Record extracts Start Marker

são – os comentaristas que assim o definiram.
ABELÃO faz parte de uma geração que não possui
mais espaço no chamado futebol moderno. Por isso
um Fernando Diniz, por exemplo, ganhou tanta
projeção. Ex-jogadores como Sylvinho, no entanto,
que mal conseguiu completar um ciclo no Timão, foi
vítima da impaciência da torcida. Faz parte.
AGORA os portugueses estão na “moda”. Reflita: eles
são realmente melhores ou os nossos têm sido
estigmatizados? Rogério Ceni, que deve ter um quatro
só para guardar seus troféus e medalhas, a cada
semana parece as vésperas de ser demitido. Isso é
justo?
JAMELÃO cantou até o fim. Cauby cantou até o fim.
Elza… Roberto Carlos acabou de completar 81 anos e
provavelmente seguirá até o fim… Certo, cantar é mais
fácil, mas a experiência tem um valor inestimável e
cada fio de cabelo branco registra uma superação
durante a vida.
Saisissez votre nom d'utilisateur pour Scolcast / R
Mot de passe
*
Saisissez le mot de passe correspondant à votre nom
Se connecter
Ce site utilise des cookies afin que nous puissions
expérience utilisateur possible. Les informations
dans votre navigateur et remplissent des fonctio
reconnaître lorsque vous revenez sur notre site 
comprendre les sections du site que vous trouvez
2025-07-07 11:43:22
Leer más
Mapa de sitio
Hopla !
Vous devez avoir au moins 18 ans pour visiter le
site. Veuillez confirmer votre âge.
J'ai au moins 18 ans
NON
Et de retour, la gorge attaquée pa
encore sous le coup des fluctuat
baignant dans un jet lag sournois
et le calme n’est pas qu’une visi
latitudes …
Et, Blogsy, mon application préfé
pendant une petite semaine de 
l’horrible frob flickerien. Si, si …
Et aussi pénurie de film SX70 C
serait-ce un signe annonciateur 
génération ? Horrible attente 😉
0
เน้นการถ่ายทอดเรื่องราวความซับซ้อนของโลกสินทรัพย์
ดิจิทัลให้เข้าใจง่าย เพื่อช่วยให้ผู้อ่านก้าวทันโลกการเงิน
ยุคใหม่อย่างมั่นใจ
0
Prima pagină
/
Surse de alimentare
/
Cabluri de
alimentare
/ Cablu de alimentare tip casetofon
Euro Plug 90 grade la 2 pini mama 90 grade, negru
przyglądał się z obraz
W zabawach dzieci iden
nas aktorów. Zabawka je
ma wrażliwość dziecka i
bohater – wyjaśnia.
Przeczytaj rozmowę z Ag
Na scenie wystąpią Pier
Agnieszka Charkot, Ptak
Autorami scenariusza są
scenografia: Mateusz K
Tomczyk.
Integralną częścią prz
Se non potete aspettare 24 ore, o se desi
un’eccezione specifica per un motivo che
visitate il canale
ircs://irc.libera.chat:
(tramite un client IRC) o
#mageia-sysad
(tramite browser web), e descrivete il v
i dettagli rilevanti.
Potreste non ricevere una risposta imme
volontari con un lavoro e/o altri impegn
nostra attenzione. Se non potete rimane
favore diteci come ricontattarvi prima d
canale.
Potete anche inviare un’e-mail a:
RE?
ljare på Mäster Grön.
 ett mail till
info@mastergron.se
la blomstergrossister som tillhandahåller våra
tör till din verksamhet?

Record extracts End Marker

Assigned task: Every line in the data above that contains "pour" needs to be copied.

Response to this exercise:
Saisissez votre nom d'utilisateur pour Scolcast / R
Vous devez avoir au moins 18 ans pour visiter le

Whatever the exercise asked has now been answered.